In the following section, the model is trained on a total of 40 epochs. After the model is trained, it is converted into a tflite model and quantised. The quantised model is then saved as emotion_quantized.tflite in the root of the project.

In [None]:
import psutil
print("Memory Usage Before:", psutil.virtual_memory())

# for five emotions {neutral , happy ,angry, surprise, sad}

dataset = np.array(train_dataset)
labels = np.array(train_labels)

simple_model = train_vgg(dataset, labels, learning_rate=0.0001, batch_size=128, test_size=0.2, epochs=40, patience=7)
# Convert the Keras model to TensorFlow Lite
converter = tf.lite.TFLiteConverter.from_keras_model(simple_model)
converter.optimizations = [tf.lite.Optimize.DEFAULT]  # Enable optimization
converter.target_spec.supported_ops = [tf.lite.OpsSet.TFLITE_BUILTINS_INT8]  # Target INT8 for better performance
converter.allow_flexible_interpreter = True  # Allow flexible interpreter for dynamic range support


def representative_dataset():
    for _ in range(100): 
        yield [np.random.random_sample((1, 48, 48, 1)).astype(np.float32)]

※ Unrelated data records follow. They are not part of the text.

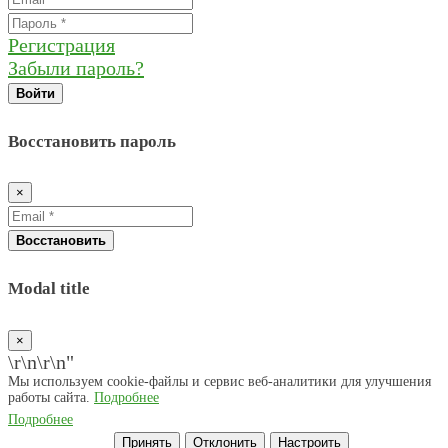
Регистрация
Забыли пароль?
Войти
Восстановить пароль
×
Восстановить
Modal title
×
\r\n
\r\n"
Мы используем cookie-файлы и сервис веб-аналитики для улучшения
работы сайта.
Подробнее
Подробнее
Принять
Отклонить
Настроить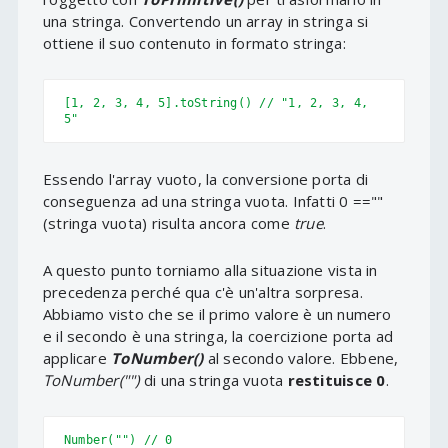
una stringa. Convertendo un array in stringa si
ottiene il suo contenuto in formato stringa:
[1, 2, 3, 4, 5].toString() // "1, 2, 3, 4, 
5"
Essendo l'array vuoto, la conversione porta di
conseguenza ad una stringa vuota. Infatti 0 ==""
(stringa vuota) risulta ancora come
true
.
A questo punto torniamo alla situazione vista in
precedenza perché qua c'è un'altra sorpresa.
Abbiamo visto che se il primo valore è un numero
e il secondo è una stringa, la coercizione porta ad
applicare
ToNumber()
al secondo valore. Ebbene,
ToNumber("")
di una stringa vuota
restituisce 0
.
Number("") // 0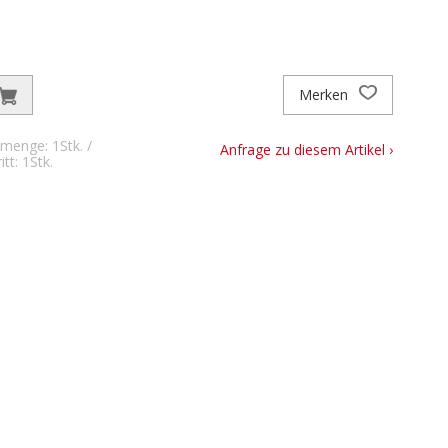
Merken
menge: 1Stk. /
Anfrage zu diesem Artikel ›
tt: 1Stk.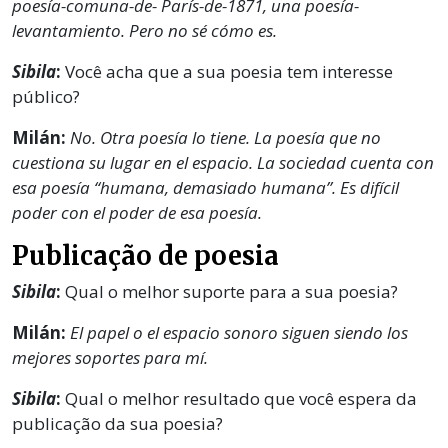
poesía-comuna-de- París-de-1871, una poesía-
levantamiento. Pero no sé cómo es.
Sibila
:
Você acha que a sua poesia tem interesse
público?
Milán:
No. Otra poesía lo tiene. La poesía que no
cuestiona su lugar en el espacio. La sociedad cuenta con
esa poesía “humana, demasiado humana”. Es difícil
poder con el poder de esa poesía.
Publicação de poesia
Sibila
:
Qual o melhor suporte para a sua poesia?
Milán:
El papel o el espacio sonoro siguen siendo los
mejores soportes para mí.
Sibila
:
Qual o melhor resultado que você espera da
publicação da sua poesia?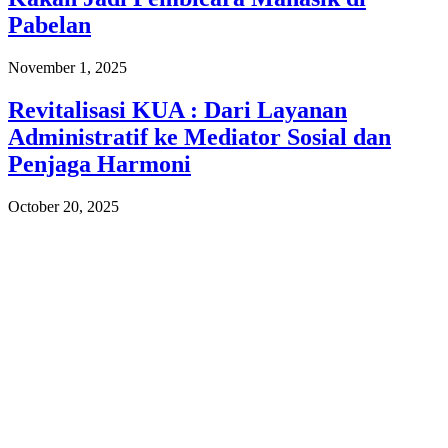
Pabelan
November 1, 2025
Revitalisasi KUA : Dari Layanan
Administratif ke Mediator Sosial dan
Penjaga Harmoni
October 20, 2025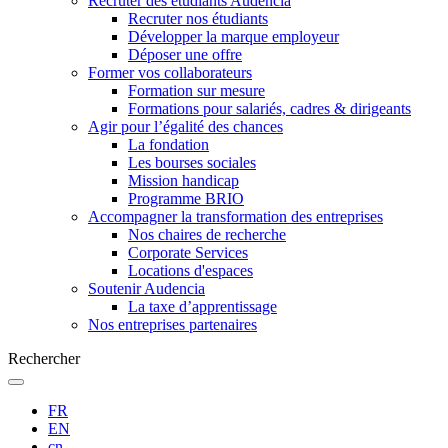
Recruter des étudiants Audencia
Recruter nos étudiants
Développer la marque employeur
Déposer une offre
Former vos collaborateurs
Formation sur mesure
Formations pour salariés, cadres & dirigeants
Agir pour l’égalité des chances
La fondation
Les bourses sociales
Mission handicap
Programme BRIO
Accompagner la transformation des entreprises
Nos chaires de recherche
Corporate Services
Locations d'espaces
Soutenir Audencia
La taxe d’apprentissage
Nos entreprises partenaires
Rechercher
FR
EN
cn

converter.representative_dataset = representative_dataset
tflite_quant_model = converter.convert()


with open("emotion_quantized.tflite", "wb") as f:
    f.write(tflite_quant_model)


model_size_bytes = os.path.getsize("emotion_quantized.tflite")
model_size_kb = model_size_bytes / 1024  # Convert to kilobytes
model_size_mb = model_size_kb / 1024  # Convert to megabytes
print(f"Size of the quantized model: {model_size_bytes} bytes ({model_size_kb:.2f} KB, {model_size_mb:.2f} MB)")